> _PASSAGE TO READ_
○ ○ ○ ○ ○

Document Type

Conference Proceeding

Language

eng

Format of Original

6 p.

Publication Date

11-2-2004

Publisher

Institute of Electrical and Electronics Engineers (IEEE)

Source Publication

2004 International Conference on Power System Technology (PowerCon 2004)

Source ISSN

0-7803-8610-8

Abstract

An effective technique for diagnosis of stator winding inter-turn shorts in induction motors fed by PWM-inverter drive systems is proposed. This is done through the use of a time-series data mining technique which identifies and extracts hidden and inherent patterns (characteristics) in the machine phase currents, that can be used for fault identification. This technique can effectively detect and determine the severity of stator inter-turn faults in motors by analyzing the extracted fault signatures of these faults in comparison with the healthy performance signatures. In addition, it will be seen from the experimental results that the proposed technique is immune to motor "non-idealities" such as inherent manufacture-based motor asymmetry due to motor structural imperfections, performance measurement imperfections, and supply voltage unbalances, which result in departure of performance results from those of an ideally balanced 3-phase machine. In this paper, the case-study under investigation is a 230-volt, 60-Hz, 2-pole, 2-hp, squirrel-cage three-phase induction motor-drive system. The experimental results will demonstrate the soundness and robustness of this technique for reliable fault diagnostics.

Comments

Accepted version. Published as part of the proceedings of the conference, 2004 International Conference on Power System Technology (PowerCon 2004): 891-896. DOI. © 2004 The Institute of Electrical and Electronics Engineers. Used with permission.

○ ○ ○ ○ ○

> _GIVEN INFORMATION_
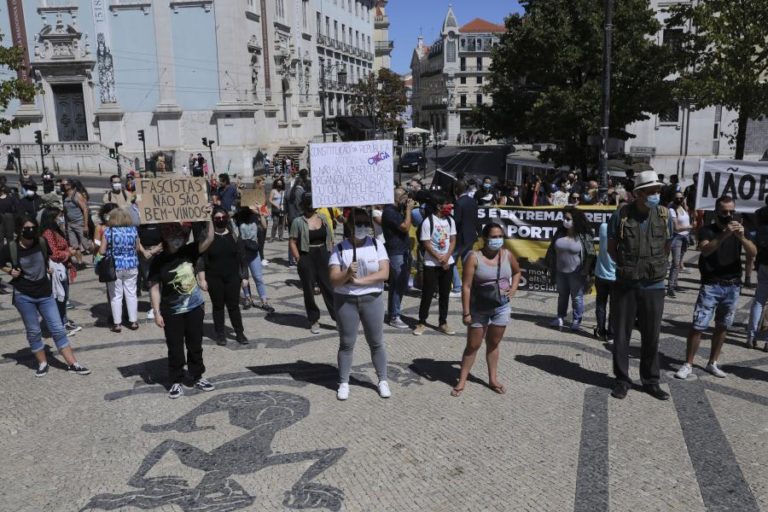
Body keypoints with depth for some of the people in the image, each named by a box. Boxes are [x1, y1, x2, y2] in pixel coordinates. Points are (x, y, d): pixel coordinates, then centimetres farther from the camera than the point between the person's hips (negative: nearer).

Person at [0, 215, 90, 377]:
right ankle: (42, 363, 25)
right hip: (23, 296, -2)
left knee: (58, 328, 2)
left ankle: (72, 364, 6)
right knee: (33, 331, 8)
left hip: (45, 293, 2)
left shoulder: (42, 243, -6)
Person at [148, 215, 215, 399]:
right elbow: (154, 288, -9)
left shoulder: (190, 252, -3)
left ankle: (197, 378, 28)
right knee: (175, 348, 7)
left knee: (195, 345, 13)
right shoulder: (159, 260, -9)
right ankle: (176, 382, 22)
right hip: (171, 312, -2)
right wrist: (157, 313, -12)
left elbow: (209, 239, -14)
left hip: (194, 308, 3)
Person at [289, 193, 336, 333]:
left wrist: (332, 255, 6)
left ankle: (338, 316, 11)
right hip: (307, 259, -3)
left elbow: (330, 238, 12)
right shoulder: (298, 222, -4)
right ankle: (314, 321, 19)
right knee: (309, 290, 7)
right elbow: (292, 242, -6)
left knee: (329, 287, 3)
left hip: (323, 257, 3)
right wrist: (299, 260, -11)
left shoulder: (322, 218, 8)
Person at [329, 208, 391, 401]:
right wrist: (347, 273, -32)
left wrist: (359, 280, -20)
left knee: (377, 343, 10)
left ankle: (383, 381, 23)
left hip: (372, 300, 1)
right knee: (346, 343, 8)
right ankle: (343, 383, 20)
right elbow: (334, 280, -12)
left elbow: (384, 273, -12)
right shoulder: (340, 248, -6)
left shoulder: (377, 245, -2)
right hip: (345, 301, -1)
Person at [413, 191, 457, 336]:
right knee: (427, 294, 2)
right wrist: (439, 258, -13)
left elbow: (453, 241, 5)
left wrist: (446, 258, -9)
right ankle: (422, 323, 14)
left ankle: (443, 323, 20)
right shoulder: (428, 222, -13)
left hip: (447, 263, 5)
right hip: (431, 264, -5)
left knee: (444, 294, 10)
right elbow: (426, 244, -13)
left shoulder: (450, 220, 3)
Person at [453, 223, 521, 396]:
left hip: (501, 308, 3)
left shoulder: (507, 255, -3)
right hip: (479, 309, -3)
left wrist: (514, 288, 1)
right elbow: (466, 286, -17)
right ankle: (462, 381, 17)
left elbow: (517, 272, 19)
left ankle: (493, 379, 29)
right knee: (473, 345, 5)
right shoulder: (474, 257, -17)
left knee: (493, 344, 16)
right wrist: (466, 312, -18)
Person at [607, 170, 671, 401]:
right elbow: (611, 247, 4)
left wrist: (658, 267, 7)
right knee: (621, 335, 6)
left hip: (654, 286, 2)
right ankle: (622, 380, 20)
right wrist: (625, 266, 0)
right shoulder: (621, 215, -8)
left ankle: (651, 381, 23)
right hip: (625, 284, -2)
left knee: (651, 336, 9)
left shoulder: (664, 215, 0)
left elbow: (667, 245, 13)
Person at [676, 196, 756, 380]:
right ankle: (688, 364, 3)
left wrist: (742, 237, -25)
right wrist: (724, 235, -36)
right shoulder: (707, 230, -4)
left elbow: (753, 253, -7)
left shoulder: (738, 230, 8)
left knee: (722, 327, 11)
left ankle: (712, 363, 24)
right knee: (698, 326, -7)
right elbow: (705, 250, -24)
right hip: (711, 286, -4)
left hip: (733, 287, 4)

○ ○ ○ ○ ○

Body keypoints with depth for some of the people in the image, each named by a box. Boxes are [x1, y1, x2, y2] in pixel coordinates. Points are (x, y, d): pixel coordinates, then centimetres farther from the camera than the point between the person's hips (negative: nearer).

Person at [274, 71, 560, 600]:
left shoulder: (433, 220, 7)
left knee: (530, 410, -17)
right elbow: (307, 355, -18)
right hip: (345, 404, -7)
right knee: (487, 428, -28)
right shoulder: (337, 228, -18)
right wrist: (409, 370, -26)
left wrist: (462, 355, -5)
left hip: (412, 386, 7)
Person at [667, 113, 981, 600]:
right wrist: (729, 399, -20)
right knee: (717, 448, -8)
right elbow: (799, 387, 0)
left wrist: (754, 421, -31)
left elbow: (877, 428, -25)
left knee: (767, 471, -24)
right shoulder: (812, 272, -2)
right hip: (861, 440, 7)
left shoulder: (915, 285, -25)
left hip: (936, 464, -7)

○ ○ ○ ○ ○

> _WORK TASK_
Copy the passage from the record on induction motor fault diagnosis word for word, from "Accepted version. Published" up to and including "Used with permission.".

> _THE ANSWER_
Accepted version. Published as part of the proceedings of the conference, 2004 International Conference on Power System Technology (PowerCon 2004): 891-896. DOI. © 2004 The Institute of Electrical and Electronics Engineers. Used with permission.